RONNIE DUGGER:

ALTERED STATE

Whatever the new Citizens Alliance does and stands for will be determined by what Ernie Cortes has called "democratic conversations." What follows, at the request of the editors, is only one citizen's contribution to those conversations, and is no more important than anyone else's.

Once we are formed, in my opinion, we should at once connect with other democratic workers' and citizen movements and people-based nongovernmental organizations (N.G.O.s) around the world, because the only hope for turning giant corporate fictions into fundamentally subordinate bodies is direct and cooperative international citizen action.

Here are some of my thoughts about policy issues, with which you may or may not agreeŠplease come forward with your own, so that, in due course, a document on issues can be democratically composed by the participants in the new Alliance:

Publicly mandated free television and radio time for bona fide candidates for office at each level; a limit on all campaign contributions to $100 from a flesh-and-blood person who is a permanent resident of the candidate's district; prohibition of contributions or any other political activity by corporations.

Single-payer national health insurance such as the Canadian plan, with automatic universal coverage.

A doubling of the minimum wage and indexing it to inflation.

A full-employment (3 percent unemployment) antipoverty policy rooted in a thirty-five-hour workweek with four- to six-week vacations; equal pay for equal work.

A huge public-investment program, including the creation of a community-owned, community-controlled public nursing-home system and a new profession of caring for handicapped and neglected people, funded by the radical simplification of the income tax and the restoration of its steep progressivity, a permanent surtax on corporate profits and a steeply graduated annual wealth tax on personal assets of $5 million or more.

A generic low-interest-rate national policy, which will require the abolition of the Federal Reserve System.

Statutory reversal of court-made law that corporations are "persons"; the redefinition by law of corporate boards to require that they include representatives of workers and other stakeholders, including the public; re-establishment of strict personal civil and criminal liability of corporate officers and agents; corporations' rechartering and, in cases of repeated wrongdoing, the revocation of corporate charters and their dismantling and distribution.

A national public oil company to produce our own oil, and other state or federally owned yardstick corporations in airlines, communications, air travel and transportation, and public utilities.

Legislation to enhance freedom of speech and the press by limiting the ownership of newspapers, magazines, radio and television and radio stations to one of any kind per person or independent owning entity.

The criminalization of any large employer's opposition to the formation of a union among any of its employes (the employer, not the government, required to stand neutral); the repeal of the requirement of a majority vote to form a bargaining unit, permitting minority unions; preference in federal contracts for unions that conduct periodic open accountability sessions among their membership and officers and that dedicate some specific portion of their assets to organizing the unorganized.

Voting only on non-working days; proportional representation and preference voting; initiative, referendum and recall; a requirement that judges inform juries of their common-law right and power to judge the law itself.
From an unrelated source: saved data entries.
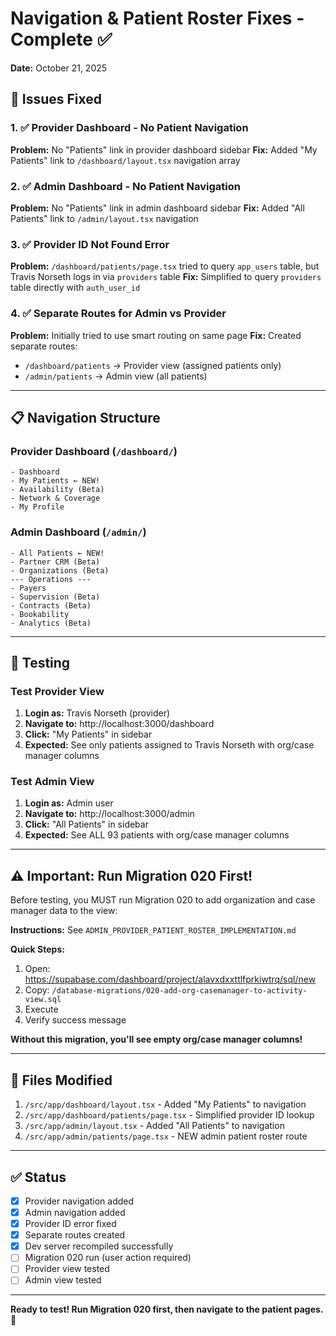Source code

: # Navigation & Patient Roster Fixes - Complete ✅

**Date:** October 21, 2025

## 🎯 Issues Fixed

### 1. ✅ Provider Dashboard - No Patient Navigation
**Problem:** No "Patients" link in provider dashboard sidebar
**Fix:** Added "My Patients" link to `/dashboard/layout.tsx` navigation array

### 2. ✅ Admin Dashboard - No Patient Navigation
**Problem:** No "Patients" link in admin dashboard sidebar
**Fix:** Added "All Patients" link to `/admin/layout.tsx` navigation

### 3. ✅ Provider ID Not Found Error
**Problem:** `/dashboard/patients/page.tsx` tried to query `app_users` table, but Travis Norseth logs in via `providers` table
**Fix:** Simplified to query `providers` table directly with `auth_user_id`

### 4. ✅ Separate Routes for Admin vs Provider
**Problem:** Initially tried to use smart routing on same page
**Fix:** Created separate routes:
- `/dashboard/patients` → Provider view (assigned patients only)
- `/admin/patients` → Admin view (all patients)

---

## 📋 Navigation Structure

### Provider Dashboard (`/dashboard/`)
```
- Dashboard
- My Patients ← NEW!
- Availability (Beta)
- Network & Coverage
- My Profile
```

### Admin Dashboard (`/admin/`)
```
- All Patients ← NEW!
- Partner CRM (Beta)
- Organizations (Beta)
--- Operations ---
- Payers
- Supervision (Beta)
- Contracts (Beta)
- Bookability
- Analytics (Beta)
```

---

## 🧪 Testing

### Test Provider View
1. **Login as:** Travis Norseth (provider)
2. **Navigate to:** http://localhost:3000/dashboard
3. **Click:** "My Patients" in sidebar
4. **Expected:** See only patients assigned to Travis Norseth with org/case manager columns

### Test Admin View
1. **Login as:** Admin user
2. **Navigate to:** http://localhost:3000/admin
3. **Click:** "All Patients" in sidebar
4. **Expected:** See ALL 93 patients with org/case manager columns

---

## ⚠️ Important: Run Migration 020 First!

Before testing, you MUST run Migration 020 to add organization and case manager data to the view:

**Instructions:** See `ADMIN_PROVIDER_PATIENT_ROSTER_IMPLEMENTATION.md`

**Quick Steps:**
1. Open: https://supabase.com/dashboard/project/alavxdxxttlfprkiwtrq/sql/new
2. Copy: `/database-migrations/020-add-org-casemanager-to-activity-view.sql`
3. Execute
4. Verify success message

**Without this migration, you'll see empty org/case manager columns!**

---

## 📂 Files Modified

1. `/src/app/dashboard/layout.tsx` - Added "My Patients" to navigation
2. `/src/app/dashboard/patients/page.tsx` - Simplified provider ID lookup
3. `/src/app/admin/layout.tsx` - Added "All Patients" to navigation
4. `/src/app/admin/patients/page.tsx` - NEW admin patient roster route

---

## ✅ Status

- [x] Provider navigation added
- [x] Admin navigation added
- [x] Provider ID error fixed
- [x] Separate routes created
- [x] Dev server recompiled successfully
- [ ] Migration 020 run (user action required)
- [ ] Provider view tested
- [ ] Admin view tested

---

**Ready to test! Run Migration 020 first, then navigate to the patient pages.** 🚀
Use of public moneys to front-end the costs of homes rather than letting banks double or triple them through compound interest charges.

Classification of cigarettes and alcohol as dangerous drugs; removal or reduction of the profit from narcotics, tobacco and alcohol by forbidding their sale other than by nonprofit local or state entities, decriminalizing narcotics use and a new national addiction-treatment system.

Making U.S. participation in world trade with other nations conditional upon those other nations' workers' pay, conditions and rights to organize, citizens' rights and practices concerning the environment; no trade with dictatorships like China that use slave labor and shoot down, jail and torture their dissenters.

The halving of military spending; the closing of most U.S. bases abroad and the withdrawal of most U.S. troops; the criminalization of the export of all lethal weapons by U.S. manufacturers coupled with a U.S. campaign in the United Nations to achieve the same freeze internationally; the mandated impeachment of any President who wages any war without a formal declaration of war by Congress.

Participation by U.S. citizens in an U.N. volunteer international armed force to stop mass murders anywhere while they are happening; U.S. support for permitting any person anywhere to join the U.N. for a small fee and receive a card as a world citizen, with the fees dedicated to paying the costs of the volunteer armed force.

The abolition of nuclear, biological and chemical weapons and dedicated international work toward that goal; punishment of their first use by any state by harshly turning that state into a world pariah.

What else might we do to broaden and advance our views, to back up each other's and help in mutually beneficial activities and enterprises. Internet actions? Buying groups? Low-interest loans among ourselves? Periodic accountability sessions with public officials or corporate executives? Teaching citizen action in high schools. Becoming distributors of Nader's "democratic toolkit"? Actions in civil disobedience? Mass demonstrations?